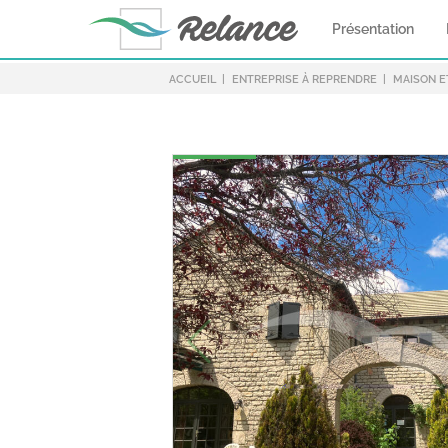
Présentation
ACCUEIL
ENTREPRISE À REPRENDRE
MAISON ET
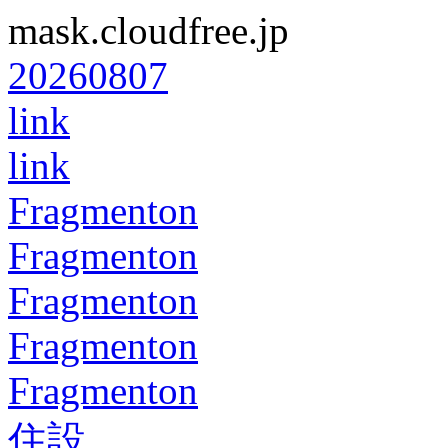
mask.cloudfree.jp
20260807
link
link
Fragmenton
Fragmenton
Fragmenton
Fragmenton
Fragmenton
住設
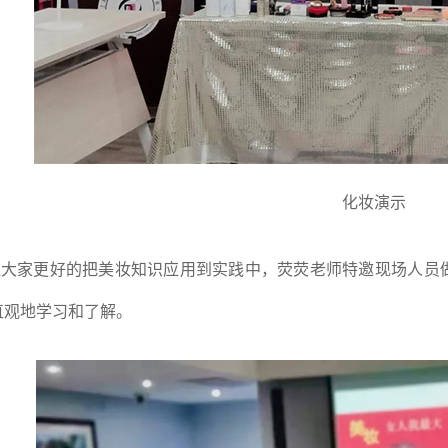
化妆演示
大家更好的把美妆知识应用到实践中，荧荧老师特邀现场人员做
直观地学习和了解。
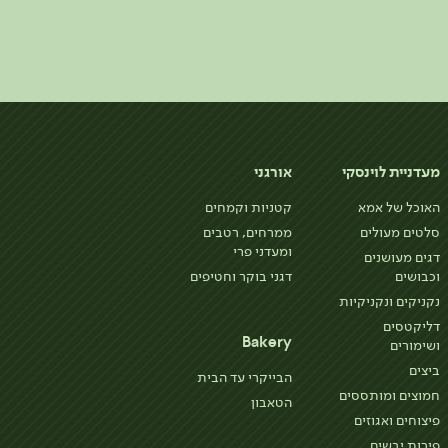
מעדניית לוינסקי
אורגני
האוכל של אמא
קטניות וקמחים
סלטים מעולים
ממרחים, רטבים
ומעדני פרי
דגים מעושנים
וכבושים
דגני בוקר וחטיפים
נקניקים ונקניקיות
דליקטסים
Bakery
ושימורים
ביצים
הבייקרי עד הבית
חמוצים ומותססים
הטאבון
פיצוחים ואגוזים
פירות יבשים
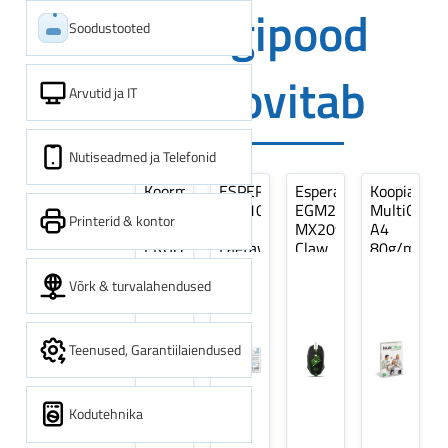
Digipood
Soodustooted
soovitab
Arvutid ja IT
Nutiseadmed ja Telefonid
Koormarihm
ESPERANZA
Esperanza
Koopiapabe
10m
EZA106
EGM209G
MultiOffice
Printerid & kontor
(9,5+0,5m)
-
MX209
A4
ERGO
Laetavad
Claw
80g/m2,
Pikk
patareid
Optiline
500
pinguti,
Ni-
Mänguri
lehte
Võrk & turvalahendused
Sinine
MH
Hiir
3Re
1tk
AA
(kogus
2600MAH
5
Teenused, Garantiilaiendused
4 tk
pakki)
Kodutehnika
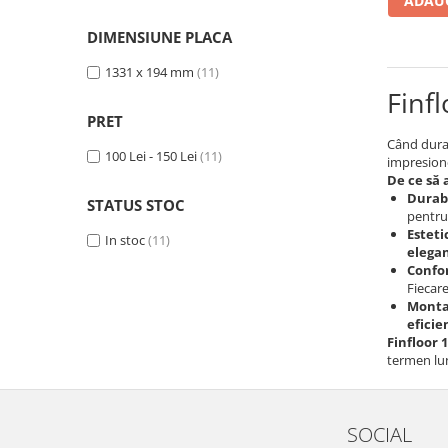
Evolution 12 mm
ADAUG
Exquisit 8 mm
DIMENSIUNE PLACA
Herringbone 8 mm
1331 x 194 mm
(11)
Mammut 12 mm
Finf
Progress 10 mm
PRET
Robusto 12 mm
Când durab
100 Lei - 150 Lei
(11)
impresion
De ce să 
Durabi
STATUS STOC
pentr
Estet
In stoc
(11)
elega
Confor
Fiecar
Montaj
eficie
Finfloor
termen lu
SOCIAL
* * * * * * *
Task requirements:
Everything in the entries above should be printed again exactly, apart from the pictures.

Worked solution:
Présentation
ACCUEIL
ENTREPRISE À REPRENDRE
MAISON ET
mask.cloudfree.jp
20260807
link
link
Fragmenton
Fragmenton
Fragmenton
Fragmenton
Fragmenton
住設
化妆演示
大家更好的把美妆知识应用到实践中，荧荧老师特邀现场人员做
直观地学习和了解。
מעדניית לוינסקי
אורגני
האוכל של אמא
קטניות וקמחים
סלטים מעולים
ממרחים, רטבים
ומעדני פרי
דגים מעושנים
וכבושים
דגני בוקר וחטיפים
נקניקים ונקניקיות
דליקטסים
Bakery
ושימורים
ביצים
הבייקרי עד הבית
חמוצים ומותססים
הטאבון
פיצוחים ואגוזים
פירות יבשים
Digipood
Soodustooted
soovitab
Arvutid ja IT
Nutiseadmed ja Telefonid
Koormarihm
ESPERANZA
Esperanza
Koopiapabe
10m
EZA106
EGM209G
MultiOffice
Printerid & kontor
(9,5+0,5m)
-
MX209
A4
ERGO
Laetavad
Claw
80g/m2,
Pikk
patareid
Optiline
500
pinguti,
Ni-
Mänguri
lehte
Võrk & turvalahendused
Sinine
MH
Hiir
3Re
1tk
AA
(kogus
2600MAH
5
Teenused, Garantiilaiendused
4 tk
pakki)
Kodutehnika
Evolution 12 mm
ADAUG
Exquisit 8 mm
DIMENSIUNE PLACA
Herringbone 8 mm
1331 x 194 mm
(11)
Mammut 12 mm
Finf
Progress 10 mm
PRET
Robusto 12 mm
Când durab
100 Lei - 150 Lei
(11)
impresion
De ce să 
Durabi
STATUS STOC
pentr
Estet
In stoc
(11)
elega
Confor
Fiecar
Montaj
eficie
Finfloor
termen lu
SOCIAL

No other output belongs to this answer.